I only found EL elements on digikey in their discontinued items section (of optoelectronics category). Am I just looking in the wrong places?


----------



## lunadude (Oct 21, 2006)

Raist3001 said:


> www.Nightlaunch.com sells the same product as lightsheet (electroluminescents) and is cheaper in price. Their product is called Glowwrap.


They seem to be gone now.


----------



## DL Matthys (May 8, 2004)

bump bump


----------



## Griffworks (Jun 24, 2002)

He made that post a couple years back, Don. Might want to check the dates.


----------



## DL Matthys (May 8, 2004)

OK then....that was old news I guess.

At present for my most *FAVORED* source for EL materials is from Miller Engineering. This outfit is *modeler friendly* and has first rate *customer service* !
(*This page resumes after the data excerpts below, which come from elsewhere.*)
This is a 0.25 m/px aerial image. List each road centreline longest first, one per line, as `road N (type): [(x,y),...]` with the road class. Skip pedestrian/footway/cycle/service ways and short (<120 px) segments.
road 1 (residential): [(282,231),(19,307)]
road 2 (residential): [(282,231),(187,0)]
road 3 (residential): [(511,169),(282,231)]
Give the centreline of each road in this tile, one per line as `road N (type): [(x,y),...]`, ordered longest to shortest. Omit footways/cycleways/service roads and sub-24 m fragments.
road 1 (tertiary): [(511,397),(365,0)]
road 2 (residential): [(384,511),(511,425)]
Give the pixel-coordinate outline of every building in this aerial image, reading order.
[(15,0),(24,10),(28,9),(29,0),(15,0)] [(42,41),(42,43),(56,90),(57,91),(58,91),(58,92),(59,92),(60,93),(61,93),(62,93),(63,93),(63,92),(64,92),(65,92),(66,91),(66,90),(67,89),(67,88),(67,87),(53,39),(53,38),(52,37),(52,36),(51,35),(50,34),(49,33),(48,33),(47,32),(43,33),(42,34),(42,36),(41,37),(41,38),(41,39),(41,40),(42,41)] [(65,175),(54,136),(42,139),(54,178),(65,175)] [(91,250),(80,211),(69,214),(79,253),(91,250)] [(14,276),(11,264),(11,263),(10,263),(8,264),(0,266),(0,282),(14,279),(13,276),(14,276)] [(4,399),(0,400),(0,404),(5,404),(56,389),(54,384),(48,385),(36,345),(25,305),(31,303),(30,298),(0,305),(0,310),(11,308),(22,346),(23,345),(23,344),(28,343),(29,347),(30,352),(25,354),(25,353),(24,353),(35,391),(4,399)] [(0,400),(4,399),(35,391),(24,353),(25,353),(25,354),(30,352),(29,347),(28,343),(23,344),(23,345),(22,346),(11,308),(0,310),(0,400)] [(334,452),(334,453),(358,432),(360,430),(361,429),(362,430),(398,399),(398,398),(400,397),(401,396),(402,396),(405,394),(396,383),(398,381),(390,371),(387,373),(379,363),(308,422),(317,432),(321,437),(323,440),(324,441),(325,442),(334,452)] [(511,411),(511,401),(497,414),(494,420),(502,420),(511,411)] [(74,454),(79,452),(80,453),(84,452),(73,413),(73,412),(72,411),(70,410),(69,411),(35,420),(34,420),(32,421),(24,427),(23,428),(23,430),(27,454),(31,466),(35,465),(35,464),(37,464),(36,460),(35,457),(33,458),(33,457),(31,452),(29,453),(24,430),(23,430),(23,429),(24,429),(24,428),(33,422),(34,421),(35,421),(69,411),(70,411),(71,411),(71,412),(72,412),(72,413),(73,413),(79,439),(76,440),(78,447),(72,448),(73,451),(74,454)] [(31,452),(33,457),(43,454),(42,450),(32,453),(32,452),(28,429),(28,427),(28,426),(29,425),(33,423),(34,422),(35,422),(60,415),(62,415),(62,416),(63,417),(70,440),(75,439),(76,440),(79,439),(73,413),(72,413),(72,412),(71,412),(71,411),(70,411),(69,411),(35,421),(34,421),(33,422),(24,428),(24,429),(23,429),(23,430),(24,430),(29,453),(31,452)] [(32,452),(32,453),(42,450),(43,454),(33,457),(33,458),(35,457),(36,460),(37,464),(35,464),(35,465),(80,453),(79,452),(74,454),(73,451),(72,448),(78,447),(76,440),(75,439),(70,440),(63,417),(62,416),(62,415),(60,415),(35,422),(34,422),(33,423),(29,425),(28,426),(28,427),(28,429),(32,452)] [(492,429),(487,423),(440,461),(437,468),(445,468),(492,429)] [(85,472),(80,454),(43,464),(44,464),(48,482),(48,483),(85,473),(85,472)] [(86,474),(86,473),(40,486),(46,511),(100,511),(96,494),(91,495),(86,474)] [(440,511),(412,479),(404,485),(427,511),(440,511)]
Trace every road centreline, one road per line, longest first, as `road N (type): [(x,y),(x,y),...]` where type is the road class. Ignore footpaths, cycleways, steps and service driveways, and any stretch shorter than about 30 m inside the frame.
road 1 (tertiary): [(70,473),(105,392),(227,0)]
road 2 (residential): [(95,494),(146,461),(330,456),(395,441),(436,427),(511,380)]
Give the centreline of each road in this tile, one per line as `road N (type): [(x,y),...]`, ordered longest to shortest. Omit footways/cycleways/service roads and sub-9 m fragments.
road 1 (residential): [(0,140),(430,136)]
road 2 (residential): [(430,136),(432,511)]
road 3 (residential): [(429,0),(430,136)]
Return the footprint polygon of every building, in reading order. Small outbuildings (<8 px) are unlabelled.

My last 2 big time lite 'em up projects used the #2504 Jumbo Experimentor kits

Here be the URLs:
http://www.microstru.com/
http://www.microstru.com/Experimenter-Kits.html

Digikey still sells 5.5 volt EL drivers

Don Matthys 
dba Don's Light and Magic 
www.DLMparts.com 
[email protected] 
Make it Glow!


----------



## Steve244 (Jul 22, 2001)

good find. Thanks.


----------



## Johnnyb1 (Oct 14, 2004)

I've tried contacting trekfx several times and have never received a response from them. Are they still around.


----------



## Steve244 (Jul 22, 2001)

I don't think so. He mentioned he was shutting down for a while a couple years ago.


----------